When the top job with the Ontario Provincial Police was posted in October, Ron Taverner couldn’t apply, because his rank was too low.
Two days later, the job requirements were changed — paving the way for the Ford family friend to apply.
He got the job.
The job postings were obtained exclusively by iPolitics late Monday evening.
The first job description was posted to the Ontario Association of Chiefs of Police website in October and — according to a search of the document’s web history — was last modified on Oct. 22.
That posting required all applicants to hold, at minimum, the rank of deputy chief or assistant commissioner.
The candidate should have a “track record and demonstrated ability to provide executive leadership in a complex policing organization at the rank of Deputy Police Chief or higher, or Assistant Commissioner or higher in a major police service,” read the posting.
Taverner, a superintendent with the Toronto Police Service, sits two ranks below that threshold.
Two days later, a document entitled “OPP Commissioner Updated” was modified on the association’s site. The only difference between that posting and the first is that the minimum-rank requirements were removed.

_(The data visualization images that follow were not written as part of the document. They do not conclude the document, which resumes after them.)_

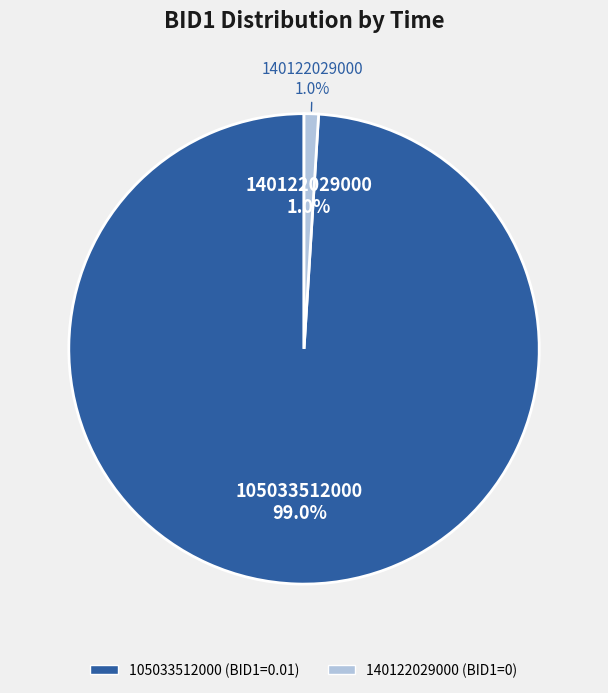

Is it true that 105033512000 is 99% of the pie?

False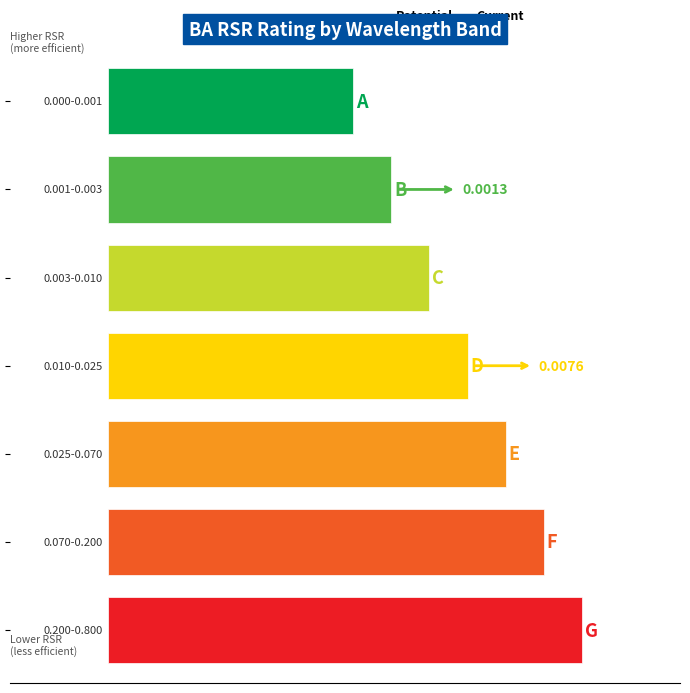

Are the bars grouped side by side (vs. stacked)?

No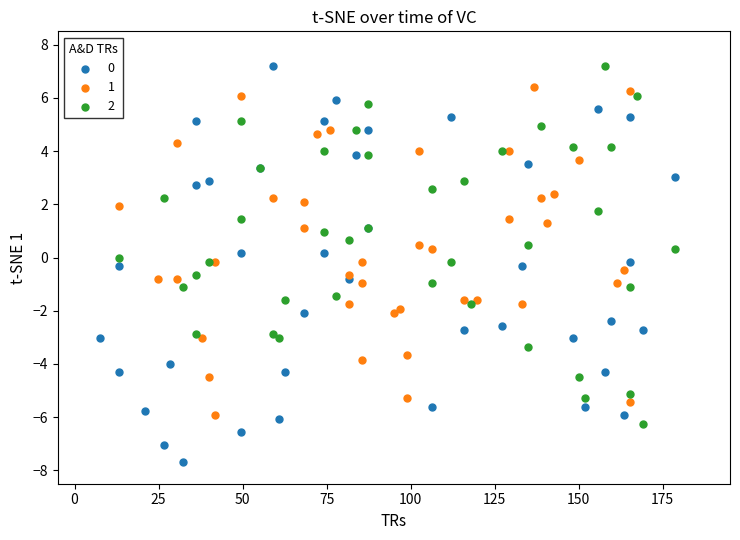

Which series contains the lowest Y value?

0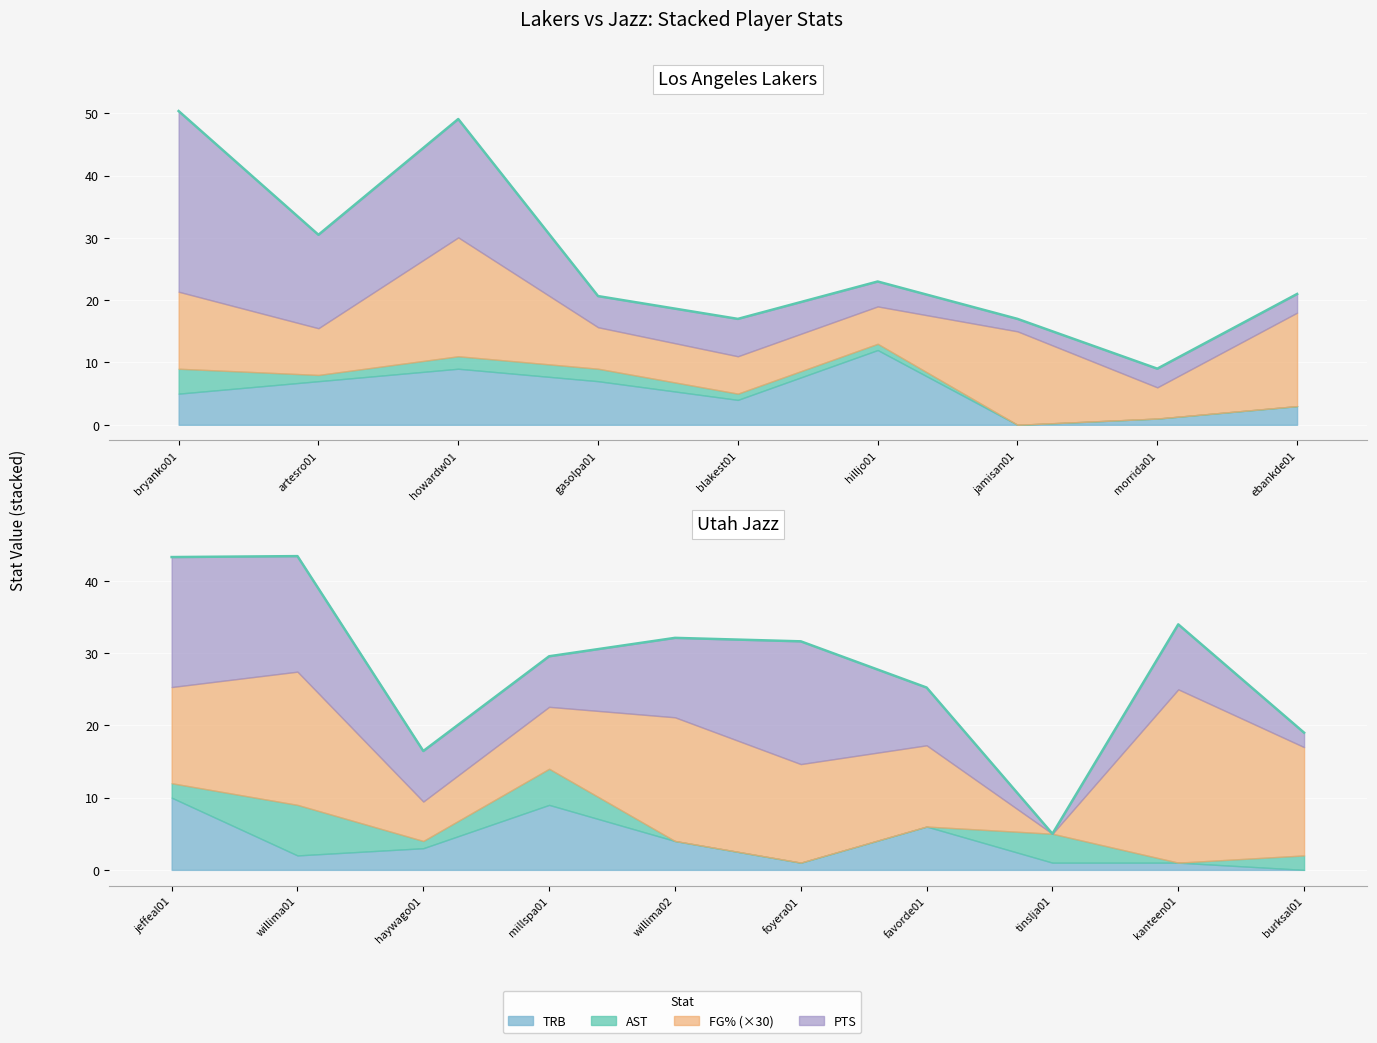

What is the value of the AST point at the 19th from the left?

2.0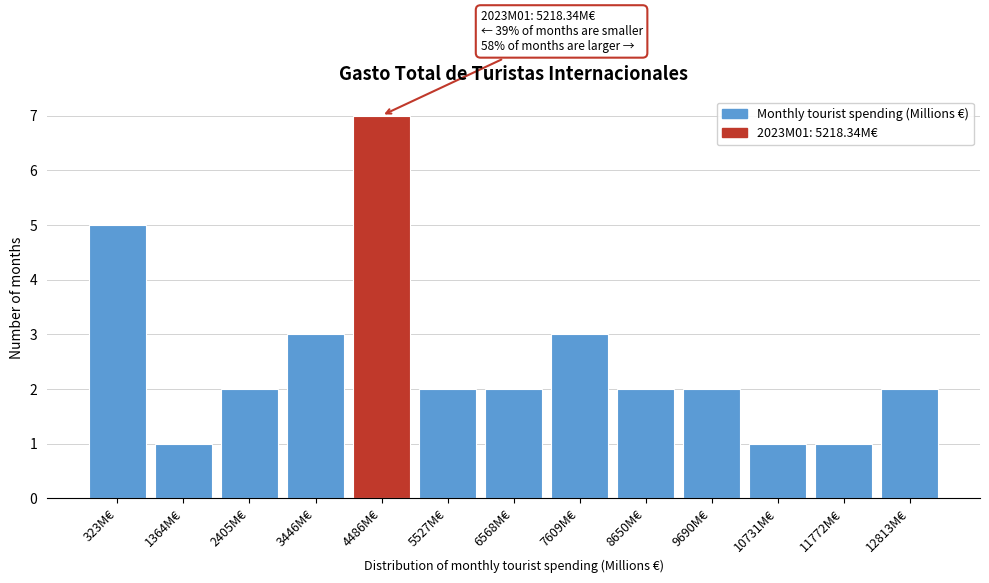

Reading left to right, list all the values displayed in this chart.

5	1	2	3	7	2	2	3	2	2	1	1	2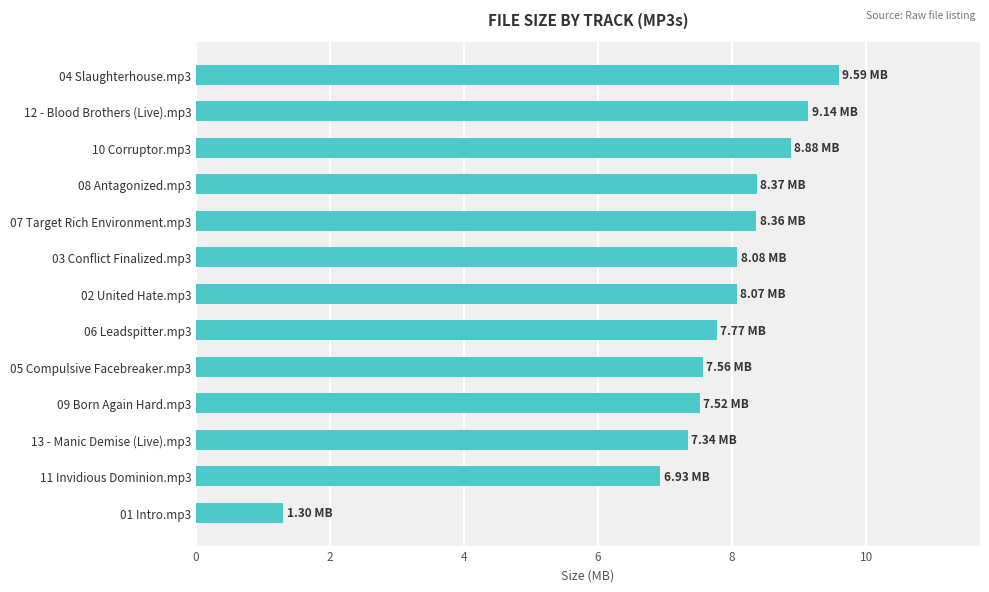

Where is the data nearest to the value 5?

11 Invidious Dominion.mp3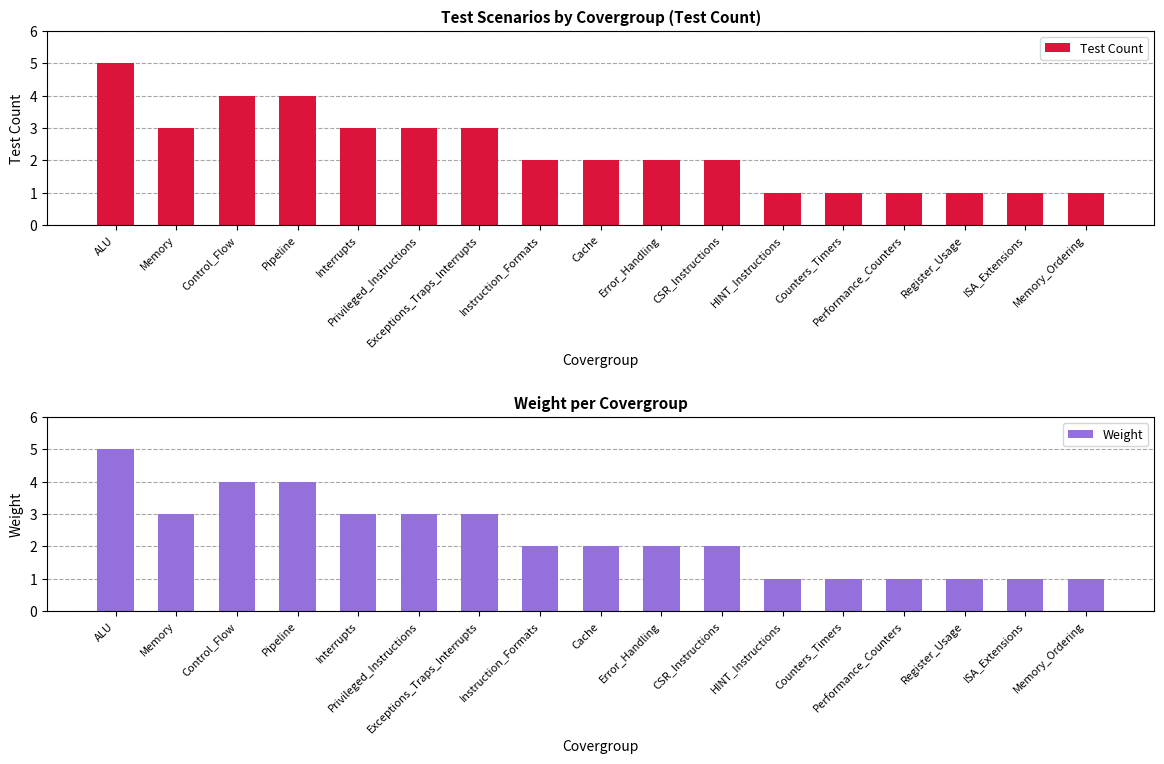

What are all the series names shown in the legend?

Test Count, Weight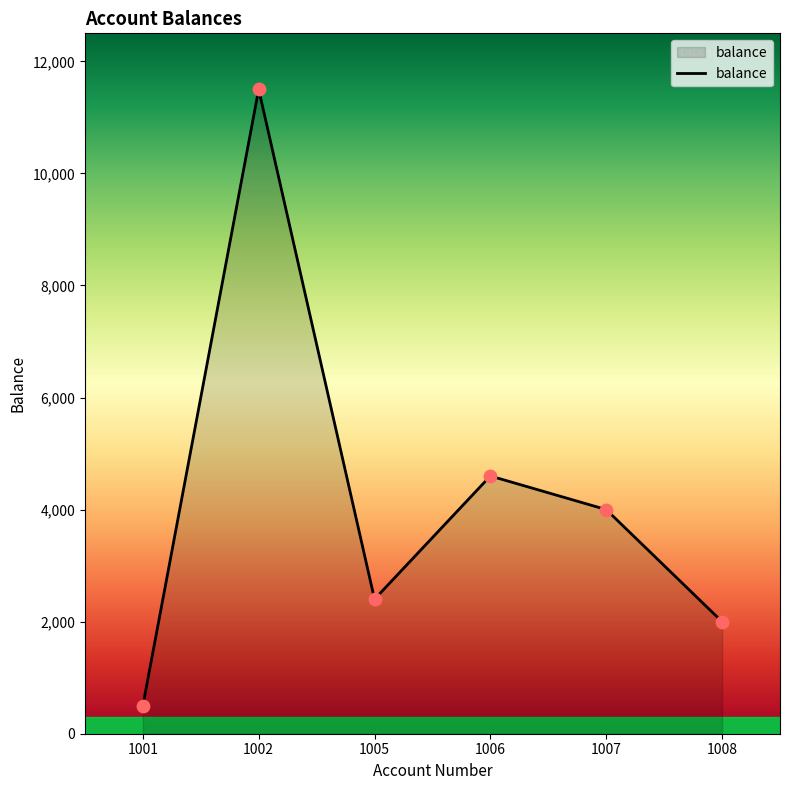

Which has a higher value, 1006 or 1001?

1006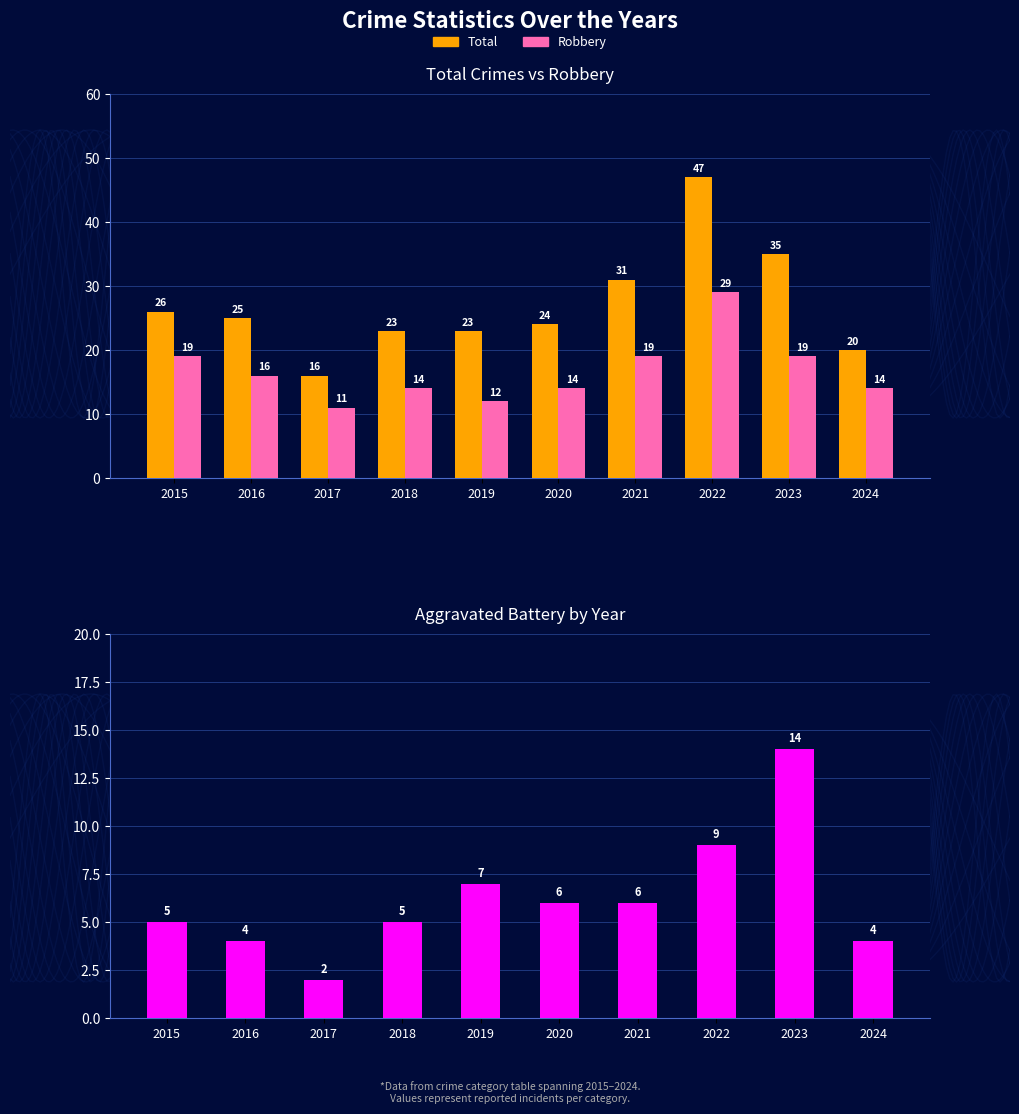

What is the difference between the second highest and second lowest values in the Robbery series?

7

The candidate should have a “track record and demonstrated ability to provide executive leadership in a complex policing organization,” read the new posting.
The change made Taverner eligible to apply for the job, which he was ultimately awarded on Nov. 29.
Sal Badali of Odgers Berndtson, the head hunting agency that “supported” the commissioner selection process, said “eliminating the rank requirement was done to broaden the potential pool of applicants.”
“It turned out that over half the pool of applicants were not at the Deputy Chief level,” Badali said over email.
The premier’s office refused comment on the matter when reached by iPolitics, saying the selection process was managed by the “public service in its entirety.” The commissioner’s job is an Order-in-Council appointment, meaning it must be approved by provincial cabinet.
The premier’s office said requests for comment about Taverner’s appointment should be directed to the cabinet office, which reports to the premier. A request to explain who asked for the change in job requirements was not returned by deadline.
Taverner’s appointment — announced late Thursday — immediately raised eyebrows.
“The fix was in from Day 1,” former OPP commissioner Chris Lewis told CP24 on Thursday.
“The decision’s the premier’s,” Lewis said. “There’s old relationships there; we all know it, and I think it was a travesty that this occurred.
“And I don’t want to show any disrespect to Ron Taverner. He got the job, good for him. I don’t think it’s good for the OPP, and I don’t think it was a good decision on the part of government whatsoever.”
The opposition seized on the appointment during question period Monday, calling on the Progressive Conservatives to explain how Taverner was chosen.
“The choice was made by an independent commissioner, and it was approved by cabinet on Thursday,” Community Safety Minister Sylvia Jones said in response.
That wasn’t good enough for NDP Leader Andrea Horwath, who told reporters early Monday that she thinks Lewis’s concerns are legitimate.
“Come clean and outline — particularly and specifically — what the process was,” Horwath said. “Let’s figure out why the process left us with a candidate that leaves so many people scratching their heads.”
Taverner has served in the Toronto Police Service since 1967. As superintendent, he is the unit commander for three divisions that overlap with Ford’s home community of Etobicoke.
With his new job — which he will start Dec. 17 — Taverner will leapfrog over the OPP ranks of chief superintendent and deputy commissioner to become commissioner.
Asked about the multiple promotions in rank early Monday, Jones said, “We are looking for someone that understands front line officers, that understands the challenges that are there and the hiring process saw that clearly.”
The promotion means Taverner will go from being responsible for more than 700 uniformed officers and civilian staff to approximately 8,000 uniformed officers and civilian employees.
Jones told reporters that 27 people applied for the job and 15 of them were interviewed.
In its Thursday press release, the government said Taverner’s appointment was unanimously recommended by a “selection committee comprised exclusively of members of the Ontario Public Service and supported by Odgers Berndtson.”
In spite of Ford and Taverner’s personal relationship, Jones said she can “absolutely” guarantee that there will be a separation between the premier’s office and the commissioner.
However, Horwath told reporters she’s skeptical any separation will be maintained because she said Ford’s office has previously tried to direct police operations. In November, the Toronto Star reported that Ford’s chief of staff asked senior officials to ask police to raid illegal dispensaries on the day cannabis was legalized.
“We’ve already seen, as you know, a government that doesn’t understand that that’s not supposed to happen,” Horwath said.
The Ford government is already facing questions over its involvement in appointments in the electricity sector.
Ford’s chief of staff, Dean French, was accused of interfering with hiring at Ontario Power Generation last month. He reportedly asked the provincial Crown corporation to fire Alykhan Velshi, who held a key post in the office of former PC leader Patrick Brown, according to reporting by the Globe and Mail.
And last week, the Globe and Mail reported that the premier’s office is in a standoff with Hydro One over the selection of its next CEO.